Na primeira edição do “E agora, Brasil?” de 2019, o secretário especial de Previdência e Trabalho do Ministério da Economia, Rogério Marinho, destacou que a reforma da Previdência, com economia prevista de R$ 1,16 trilhão, permitirá ao Estado retomar a capacidade de investimento.

O Produto Interno Bruto (PIB) do Brasil pode crescer de 2,9% a 3% nos primeiros 12 meses após a aprovação da reforma da Previdência, disse ontem Rogério Marinho, secretário especial de Previdência e Trabalho do Ministério da Economia. Seria um desempenho equivalente ao triplo do de 2018, quando o avanço do PIB ficou em 1,1%, conforme dados do IBGE divulgados ontem.

—O nosso secretário de Política Econômica, Adolfo Sachsida, fez um estudo no qual ele estima que, havendo essa reestruturação, na nova Previdência, nós teríamos alguma coisa como 2,9% a 3% de crescimento após a entrada em vigor do projeto — frisou Marinho, que participou ontem da primeira edição do “E agora, Brasil?” de 2019.

O evento, realizado por O GLOBO, Valor e Época e com patrocínio da CNC, teve como centro do debate a proposta de reforma da Previdência entregue pelo governo de Jair Bolsonaro ao Congresso Nacional em fevereiro.

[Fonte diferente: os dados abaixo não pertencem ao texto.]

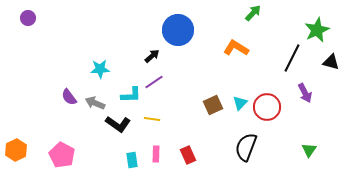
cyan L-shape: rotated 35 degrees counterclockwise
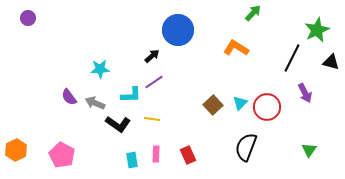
brown square: rotated 18 degrees counterclockwise
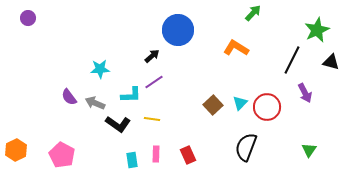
black line: moved 2 px down
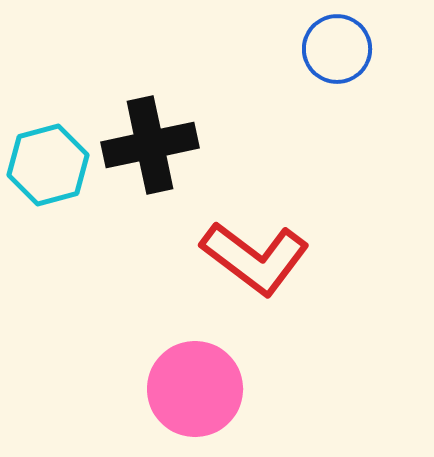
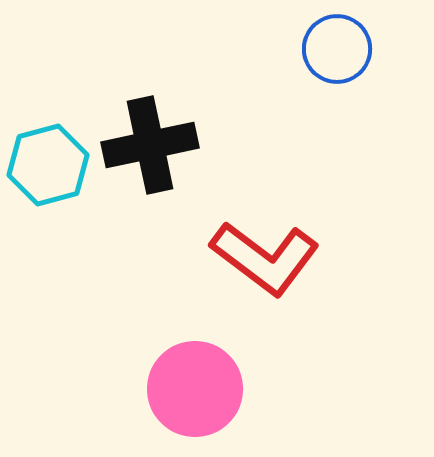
red L-shape: moved 10 px right
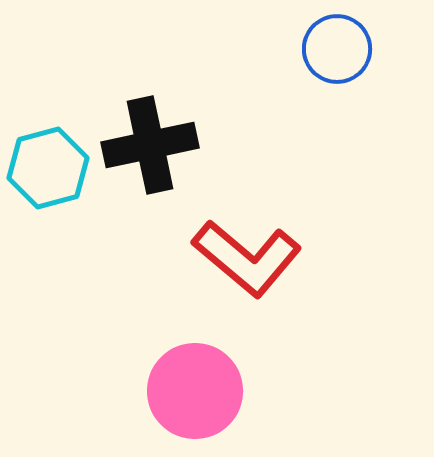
cyan hexagon: moved 3 px down
red L-shape: moved 18 px left; rotated 3 degrees clockwise
pink circle: moved 2 px down
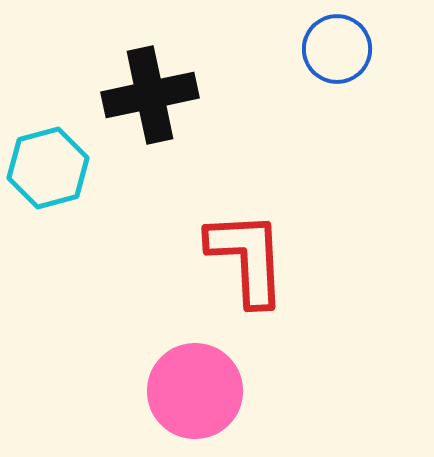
black cross: moved 50 px up
red L-shape: rotated 133 degrees counterclockwise
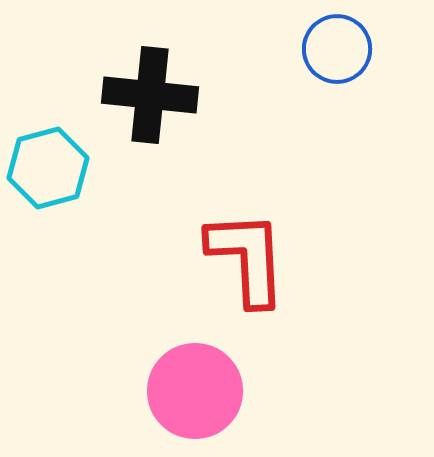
black cross: rotated 18 degrees clockwise
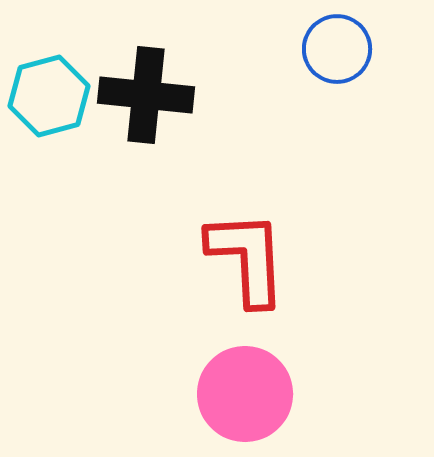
black cross: moved 4 px left
cyan hexagon: moved 1 px right, 72 px up
pink circle: moved 50 px right, 3 px down
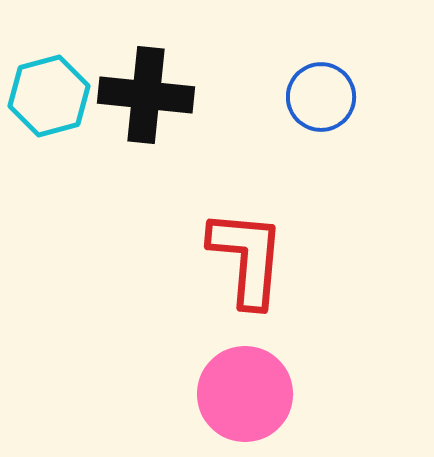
blue circle: moved 16 px left, 48 px down
red L-shape: rotated 8 degrees clockwise
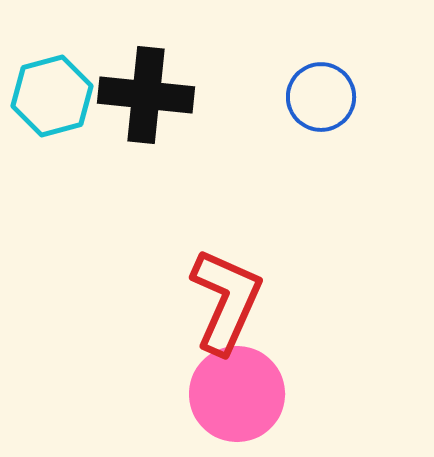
cyan hexagon: moved 3 px right
red L-shape: moved 21 px left, 43 px down; rotated 19 degrees clockwise
pink circle: moved 8 px left
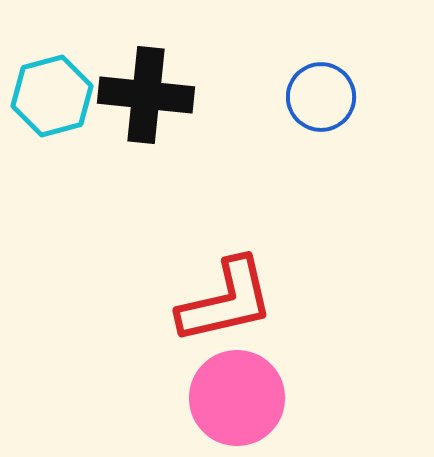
red L-shape: rotated 53 degrees clockwise
pink circle: moved 4 px down
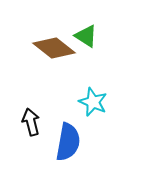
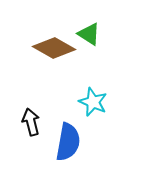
green triangle: moved 3 px right, 2 px up
brown diamond: rotated 9 degrees counterclockwise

Marinho sublinhou que a revisão do sistema previdenciário é fundamental para garantir a manutenção de direitos dos brasileiros e, sobretudo, para devolver ao Estado a capacidade de investir no desenvolvimento do país:

— O Estado brasileiro quebrou, faliu. E a sociedade brasileira precisa saber disso. Não adianta ter uma aposentadoria se esse direito está relativizado. As pessoas têm aposentadoria, e o Estado não pode pagar. É uma realidade que precisa ser enfrentada.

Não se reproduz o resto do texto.